Uma outra questão é a da articulação da Escola com o sistema social vigente. O sistema econômico interfere e permeia todos os elementos da escola. A sociedade capitalista, por exemplo, se caracteriza pela divisão de classes sociais. Esta divisão se faz de acordo com o nível socio-econômico dos indivíduos (e.g. pais dos alunos) e a sua relação com os meios de produção. O modo de funcionamento da sociedade capitalista têm um profundo impacto na produção do saber, no oferecimento do saber e na transmissão do saber. Na medida em que se baseia na competitividade individual, influencia a seleção e a formação do aluno. Os melhores alunos são aqueles que estão em condições de pagar a melhor Escola para receber o melhor ensino. De outro lado, o saber é gerado para atender à demanda do sistema capitalista. Tal saber está muitas vezes associado a objetivos econômicos, políticos e militares, tal como ocorreu com a criação da Internet durante a Guerra Fria e o desenvolvimento da física nuclear para a produção da bomba atômica no ataque a Hiroshima. A produção de conhecimento é encarada como um investimento que deve dar lucro. Por este motivo, as instituições mais ricas procuram dotar-se de um melhor nível tecnológico (computadores, gráficas, bibliotecas etc.) e, quase sempre, são capazes de contratar os melhores professores. Mesmo oferecendo bolsas de estudo, tais instituições selecionam os mais abastados em detrimento dos que não podem pagar. Nestes casos, os alunos carentes têm maior dificuldade de adaptação. Eles podem apresentar um menor background intelectual, problemas emocionais com dificuldades de aprendizagem ou, simplesmente, sentir-se inferiorizados e excluídos. Em função da dificuldade financeira e da carência emocional, apresentam uma demanda maior em relação à instituição que deve tudo prover sem nada pedir.
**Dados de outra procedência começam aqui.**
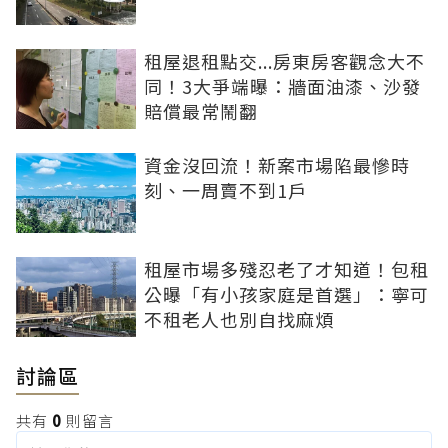
租屋退租點交...房東房客觀念大不
同！3大爭端曝：牆面油漆、沙發
賠償最常鬧翻
資金沒回流！新案市場陷最慘時
刻、一周賣不到1戶
租屋市場多殘忍老了才知道！包租
公曝「有小孩家庭是首選」：寧可
不租老人也別自找麻煩
討論區
共有
0
則留言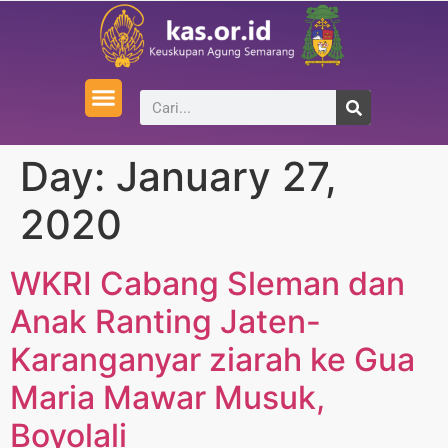
Day:
January 27,
2020
WKRI Cabang Sleman dan
Anak Ranting Jaten-
Karanganyar ziarah ke Gua
Maria Mawar Musuk,
Boyolali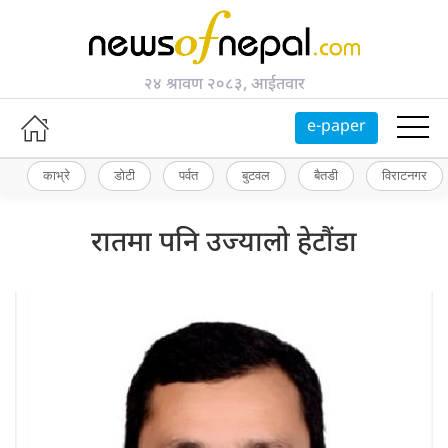
२४ श्रावण २०८३, आईतवार
e-paper
काभ्रे
डोटी
पर्वत
बुटवल
बैतडी
विराटनगर
रातमा पनि उज्यालो हेटौंडा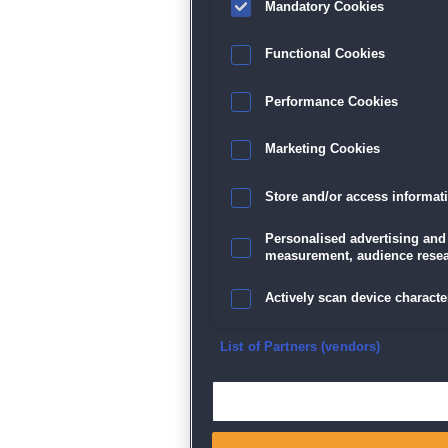
Mandatory Cookies
Functional Cookies
Performance Cookies
Marketing Cookies
Store and/or access informat
Personalised advertising and
measurement, audience resea
Actively scan device character
Ensure security, prevent and d
List of Partners (vendors)
Deliver and present advertisi
Match and combine data from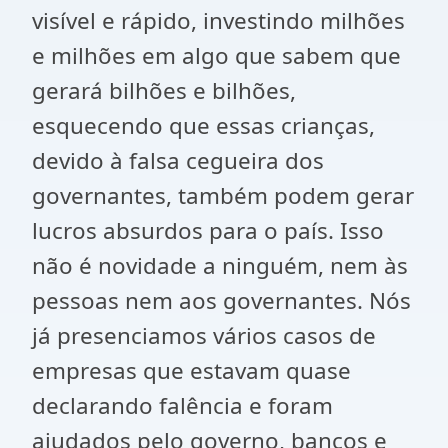
visível e rápido, investindo milhões
e milhões em algo que sabem que
gerará bilhões e bilhões,
esquecendo que essas crianças,
devido à falsa cegueira dos
governantes, também podem gerar
lucros absurdos para o país. Isso
não é novidade a ninguém, nem às
pessoas nem aos governantes. Nós
já presenciamos vários casos de
empresas que estavam quase
declarando falência e foram
ajudados pelo governo, bancos e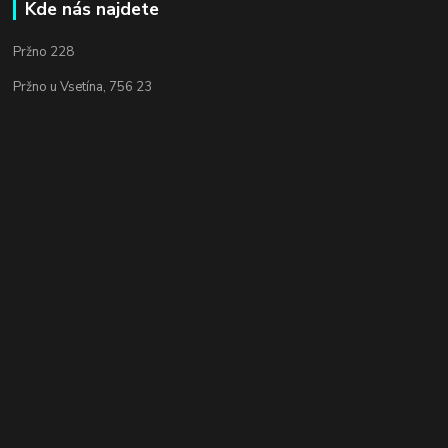
Kde nás najdete
Pržno 228
Pržno u Vsetína, 756 23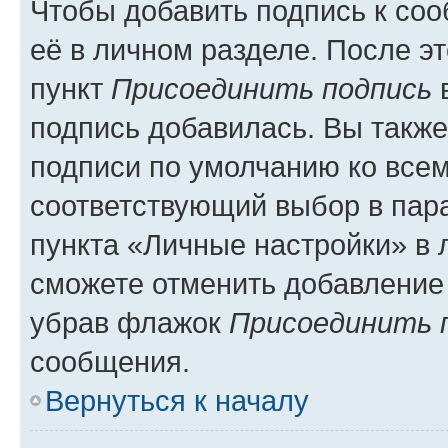
Чтобы добавить подпись к со
её в личном разделе. После э
пункт
Присоединить подпись
в
подпись добавилась. Вы такж
подписи по умолчанию ко все
соответствующий выбор в па
пункта «Личные настройки» в 
сможете отменить добавление
убрав флажок
Присоединить 
сообщения.
Вернуться к началу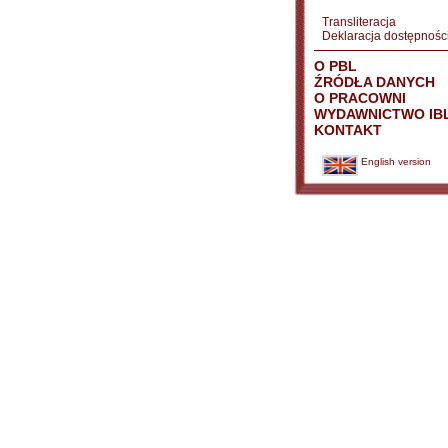
Transliteracja
Deklaracja dostępnośc
O PBL
ŹRÓDŁA DANYCH
O PRACOWNI
WYDAWNICTWO IB
KONTAKT
English version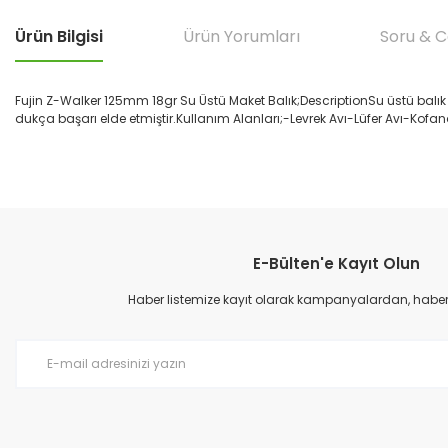
Ürün Bilgisi
Ürün Yorumları
Soru & 
Fujin Z-Walker 125mm 18gr Su Üstü Maket Balık;DescriptionSu üstü balık
dukça başarı elde etmiştir.Kullanım Alanları;-Levrek Avı-Lüfer Avı-Kofana
Bu ürünün fiyat bilgisi, resim, ürün açıklamalarında ve diğer konular
çok hızlı teslımat
Görüş ve önerileriniz için teşekkür ederiz.
M... B... | 07/12/2025
E-Bülten'e Kayıt Olun
Ürün resmi kalitesiz, bozuk veya görüntülenemiyor.
çok hızlı
Ürün açıklamasında eksik bilgiler bulunuyor.
Haber listemize kayıt olarak kampanyalardan, haberda
M... B... | 07/12/2025
Ürün bilgilerinde hatalar bulunuyor.
Ürün fiyatı diğer sitelerden daha pahalı.
harıka
Bu ürüne benzer farklı alternatifler olmalı.
M... B... | 07/12/2025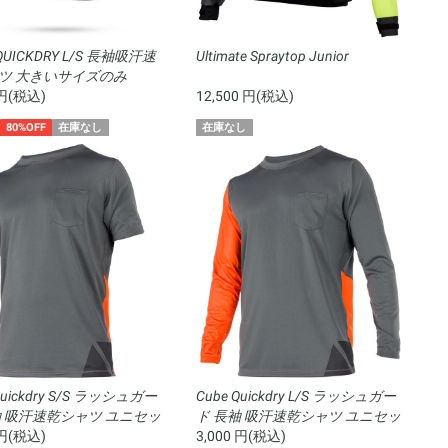
QUICKDRY L/S 長袖吸汗速
Ultimate Spraytop Junior
ツ 大きいサイズのみ
 円(税込)
12,500 円(税込)
80%OFF
在庫なし
在庫なし
Quickdry S/S ラッシュガー
Cube Quickdry L/S ラッシュガー
袖 吸汗速乾シャツ ユニセッ
ド 長袖 吸汗速乾シャツ ユニセッ
 円(税込)
クス
3,000 円(税込)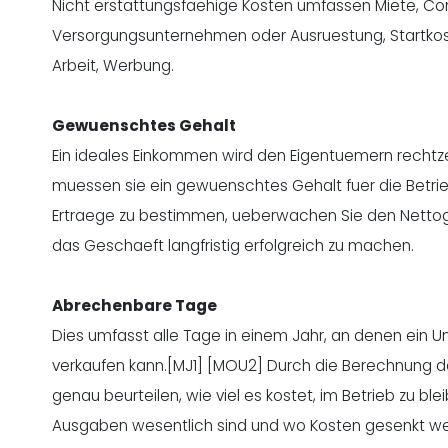
Nicht erstattungsfaehige Kosten umfassen Miete, Co
Versorgungsunternehmen oder Ausruestung, Startkoste
Arbeit, Werbung.
Gewuenschtes Gehalt
Ein ideales Einkommen wird den Eigentuemern rechtzeit
muessen sie ein gewuenschtes Gehalt fuer die Betri
Ertraege zu bestimmen, ueberwachen Sie den Nettoge
das Geschaeft langfristig erfolgreich zu machen.
Abrechenbare Tage
Dies umfasst alle Tage in einem Jahr, an denen ein U
verkaufen kann.[MJ1] [MOU2] Durch die Berechnung
genau beurteilen, wie viel es kostet, im Betrieb zu b
Ausgaben wesentlich sind und wo Kosten gesenkt werde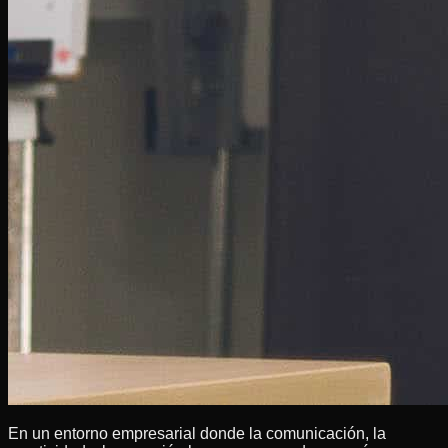
En un entorno empresarial donde la comunicación, la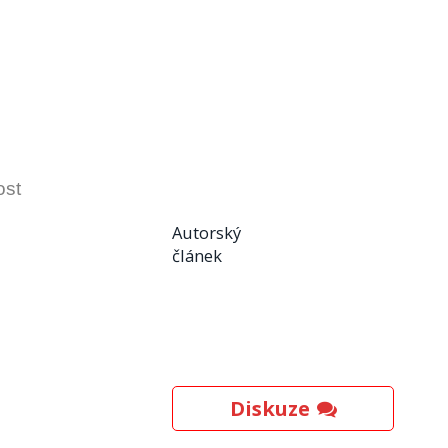
ost
Autorský
článek
Diskuze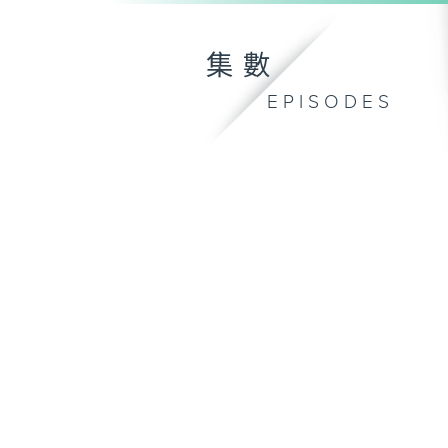
集數
EPISODES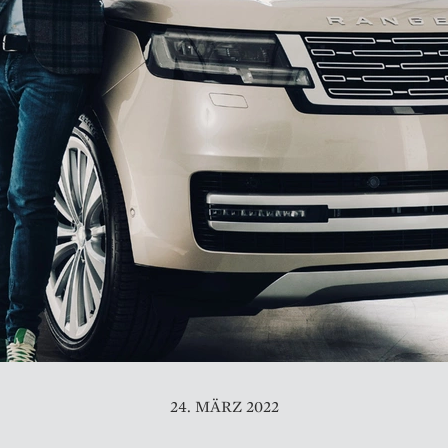
24. MÄRZ 2022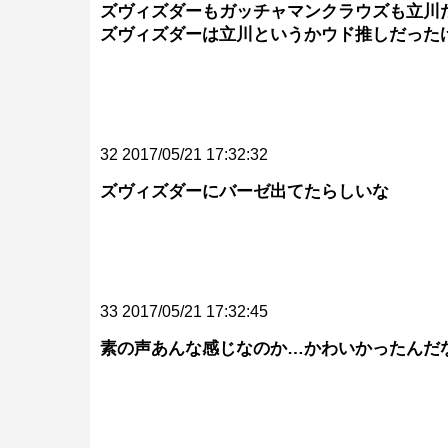
ズヴィズダーもガッチャマンクラウズも立川
ズヴィズダーは立川というかウド推しだった
32 2017/05/21 17:32:32
ズヴィズダーにバーゼ出てたらしいな
33 2017/05/21 17:32:45
素の声あんな感じなのか…かわいかったんだ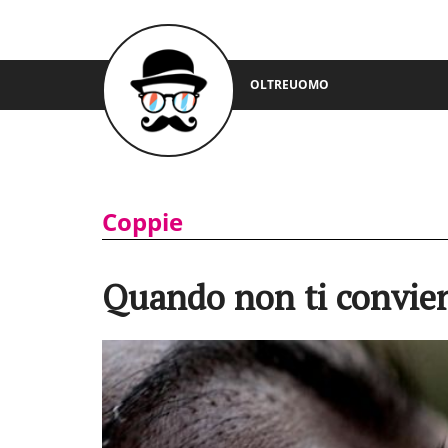
OLTREUOMO
Coppie
Quando non ti convien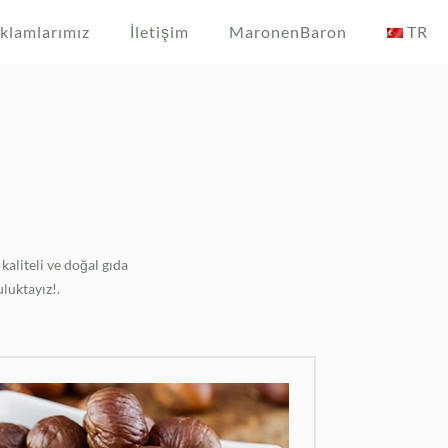
klamlarımız
İletişim
MaronenBaron
TR
!
kaliteli ve doğal gıda
luktayız!.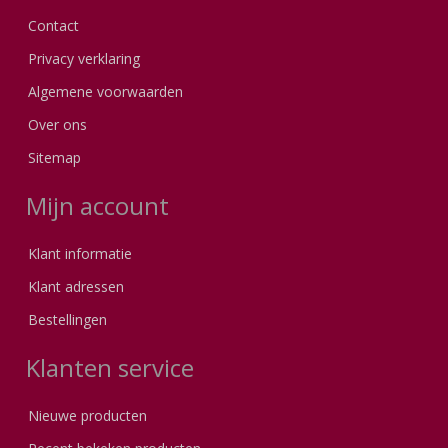
Contact
Privacy verklaring
Algemene voorwaarden
Over ons
Sitemap
Mijn account
Klant informatie
Klant adressen
Bestellingen
Klanten service
Nieuwe producten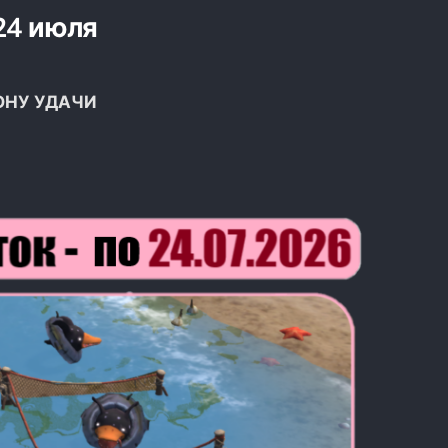
24 июля
ЗОНУ УДАЧИ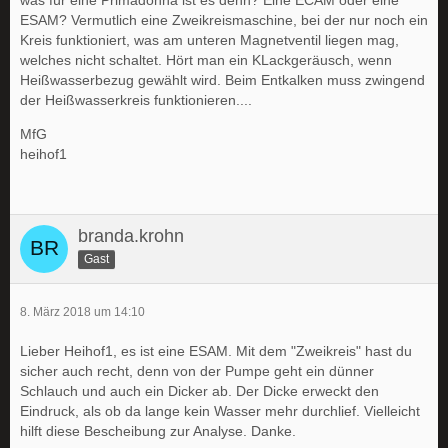
was für eine Primadonna ist es denn? Eine ECAM oder eine
ESAM? Vermutlich eine Zweikreismaschine, bei der nur noch ein
Kreis funktioniert, was am unteren Magnetventil liegen mag,
welches nicht schaltet. Hört man ein KLackgeräusch, wenn
Heißwasserbezug gewählt wird. Beim Entkalken muss zwingend
der Heißwasserkreis funktionieren....
MfG
heihof1
branda.krohn
Gast
8. März 2018 um 14:10
Lieber Heihof1, es ist eine ESAM. Mit dem "Zweikreis" hast du
sicher auch recht, denn von der Pumpe geht ein dünner
Schlauch und auch ein Dicker ab. Der Dicke erweckt den
Eindruck, als ob da lange kein Wasser mehr durchlief. Vielleicht
hilft diese Bescheibung zur Analyse. Danke.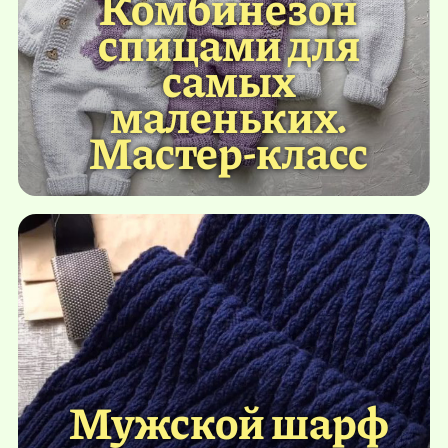
Комбинезон
спицами для
самых
маленьких.
Мастер-класс
Мужской шарф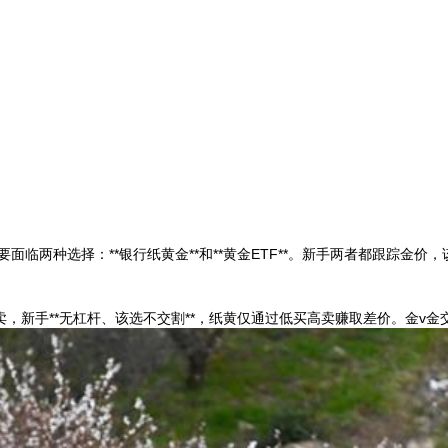
临两种选择：**银行纸黄金**和**黄金ETF**。新手
两者都跟踪金价，
卖，新手
**无杠杆、该选不交割**，纸黄仅通过低买高卖赚取差价。金v金交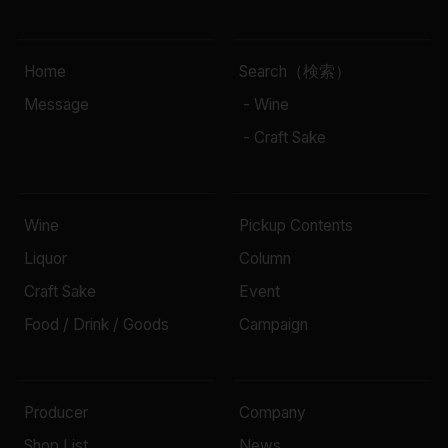
Home
Search（検索）
Message
- Wine
- Craft Sake
Wine
Pickup Contents
Liquor
Column
Craft Sake
Event
Food / Drink / Goods
Campaign
Producer
Company
Shop List
News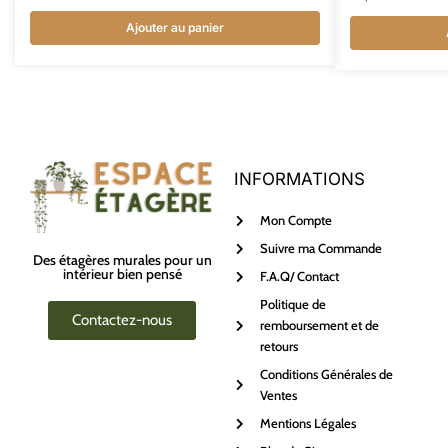
Ajouter au panier
INFORMATIONS
Mon Compte
Suivre ma Commande
Des étagères murales pour un
intérieur bien pensé
F.A.Q/ Contact
Politique de
Contactez-nous
remboursement et de
retours
Conditions Générales de
Ventes
Mentions Légales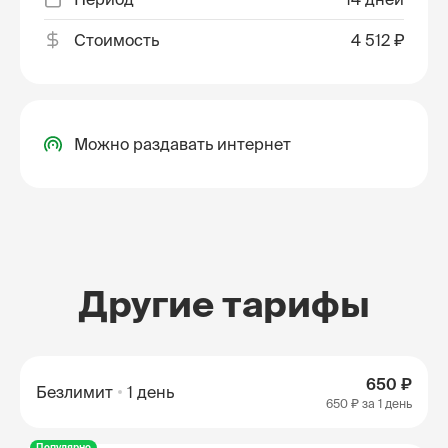
Стоимость
4 512 ₽
Можно раздавать интернет
Другие тарифы
650 ₽
Безлимит
1 день
650 ₽
за 1 день
Популярно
Embora possua uma função importante na avaliação institucional, a participação do aluno é limitada no que diz respeito à gestão escolar. Primeiro porque a função última do aluno é a de aprender e não a de ensinar. Secundariamente, porque aluno raramente participa dos mecanismos decisórios. No entanto, isto nem sempre ocorre. Muitas vezes, o ensinamento escolar está submetido ao desejo do aluno. Neste caso, a Escola tenta adequar-se e facilitar a vida do estudante. Taxas não podem ser cobradas, exames deixam de ser obrigatórios, os professores devem ser mais flexíveis etc.